In any weather, these are unusual cases. In the normal run of things — at least when your rights and liabilities extent to instantly observable things like paying money and delivering securities — there’s little to be said for concurrent liability. When one is exchanging cash and financial assets, one can generally observe a breach of contract, and the loss it precipitates, instantly.[2]

But in the grubbier world of building and manufacturing, the formal differences concerning when ones cause of action arises make a difference: a cause of action arises on breach, regardless of whether the breach is apparent or the loss has materialised; where liability depends proof of damage, as it does in negligence, the period starts when plaintiff suffers loss.[3] Thus, builders liability cases are the difficult children; cases about swaps and loans tend not to be.

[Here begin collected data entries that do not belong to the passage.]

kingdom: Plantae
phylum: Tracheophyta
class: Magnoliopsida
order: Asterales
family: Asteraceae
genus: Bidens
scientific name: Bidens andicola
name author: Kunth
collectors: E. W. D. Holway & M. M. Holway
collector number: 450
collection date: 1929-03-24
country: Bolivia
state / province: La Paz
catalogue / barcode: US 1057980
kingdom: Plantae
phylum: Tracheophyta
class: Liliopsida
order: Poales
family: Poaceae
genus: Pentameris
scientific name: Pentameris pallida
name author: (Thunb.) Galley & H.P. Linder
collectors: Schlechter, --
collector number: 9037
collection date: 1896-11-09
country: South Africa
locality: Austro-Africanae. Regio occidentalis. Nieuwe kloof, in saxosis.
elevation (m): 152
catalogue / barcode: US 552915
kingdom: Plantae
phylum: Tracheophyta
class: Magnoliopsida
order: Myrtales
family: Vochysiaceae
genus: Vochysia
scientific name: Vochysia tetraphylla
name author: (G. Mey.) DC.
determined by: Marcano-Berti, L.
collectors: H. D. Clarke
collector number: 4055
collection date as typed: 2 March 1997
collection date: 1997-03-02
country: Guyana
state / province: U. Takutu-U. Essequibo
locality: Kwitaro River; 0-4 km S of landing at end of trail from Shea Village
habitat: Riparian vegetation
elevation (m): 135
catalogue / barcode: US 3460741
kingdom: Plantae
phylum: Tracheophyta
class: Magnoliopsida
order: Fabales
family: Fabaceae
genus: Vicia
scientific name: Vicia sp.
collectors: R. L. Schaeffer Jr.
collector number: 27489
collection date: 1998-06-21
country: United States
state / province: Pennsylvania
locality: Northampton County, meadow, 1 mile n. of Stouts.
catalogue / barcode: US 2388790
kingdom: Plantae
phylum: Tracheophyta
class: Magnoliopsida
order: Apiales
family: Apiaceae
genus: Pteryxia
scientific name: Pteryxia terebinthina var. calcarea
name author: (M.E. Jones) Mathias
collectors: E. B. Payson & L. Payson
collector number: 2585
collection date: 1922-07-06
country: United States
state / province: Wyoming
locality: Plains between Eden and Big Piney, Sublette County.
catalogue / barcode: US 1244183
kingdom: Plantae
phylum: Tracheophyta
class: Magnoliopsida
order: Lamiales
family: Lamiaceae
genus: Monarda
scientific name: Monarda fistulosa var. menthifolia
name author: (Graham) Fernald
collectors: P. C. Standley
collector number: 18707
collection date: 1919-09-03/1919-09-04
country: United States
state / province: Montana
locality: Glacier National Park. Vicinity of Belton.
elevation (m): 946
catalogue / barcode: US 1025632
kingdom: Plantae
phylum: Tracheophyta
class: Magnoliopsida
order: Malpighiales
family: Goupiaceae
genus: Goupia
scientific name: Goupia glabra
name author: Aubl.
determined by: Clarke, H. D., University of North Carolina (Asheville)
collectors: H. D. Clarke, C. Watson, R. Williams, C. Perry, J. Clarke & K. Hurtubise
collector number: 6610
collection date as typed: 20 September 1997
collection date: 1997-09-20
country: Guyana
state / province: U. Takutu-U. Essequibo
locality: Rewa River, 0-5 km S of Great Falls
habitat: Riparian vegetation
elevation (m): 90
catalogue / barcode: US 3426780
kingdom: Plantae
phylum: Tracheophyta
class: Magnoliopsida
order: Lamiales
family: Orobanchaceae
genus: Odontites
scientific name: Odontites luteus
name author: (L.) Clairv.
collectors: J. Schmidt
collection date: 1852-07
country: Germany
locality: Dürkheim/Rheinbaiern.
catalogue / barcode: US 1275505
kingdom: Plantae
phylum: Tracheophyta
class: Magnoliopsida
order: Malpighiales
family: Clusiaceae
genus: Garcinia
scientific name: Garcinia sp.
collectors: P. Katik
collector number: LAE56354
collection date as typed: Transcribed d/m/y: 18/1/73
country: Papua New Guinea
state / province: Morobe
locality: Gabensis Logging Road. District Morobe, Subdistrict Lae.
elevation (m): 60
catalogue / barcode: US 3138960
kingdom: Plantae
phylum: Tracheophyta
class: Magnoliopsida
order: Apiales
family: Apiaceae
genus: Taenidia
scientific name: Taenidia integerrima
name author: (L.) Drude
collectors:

The fact pattern in these builders cases is little different from that in Donoghue v Stevenson - the paradigm negligence case par excellence — where the buyer of the ginger-beer was not the one consuming it[4]. In a straightforward bilateral contract with no aggrieved Person B, it would be absurd for tortious duties that arise at general law to widen or constrict the allocation of risk set out in the contract. You can contract out of tortious duties (even if that isn’t obvious in principle to you, Lord Goff said so in Henderson v Merrett). Unless your contract is uncommonly vague, by just having one you will have done so. You can always explicitly exclude tortious liability in the contract if you are really worried about it (though it does look a little “for the avoidance of doubt” to this pair of eyes. It’s not hard to do:

This is a contract. Neither party will be liable to the other in tort under it.

Rights cumulative

Will rights cumulative boilerplate spare blushes here? The JC doesn’t think so.

See also

References

  1. Emphasis added.
  2. Not always the case for some of the loonier representations and warranties, it is true. But —
  3. Pirelli Cable Works Ltd v Oscar Faber & Partners Ltd [1983] 2WLR 6. There is a very good, detailed and famous, but looong, monograph about all of this from then LLB honours student, now New Zealand Court of Appeal judge Christine French, which was published in the Otago Law Review in 1983 and reverentially praised in Henderson v Merrett. You can access it here.
  4. The difference is that the purchaser gave the ginger-beer to the victim, and did not sell it.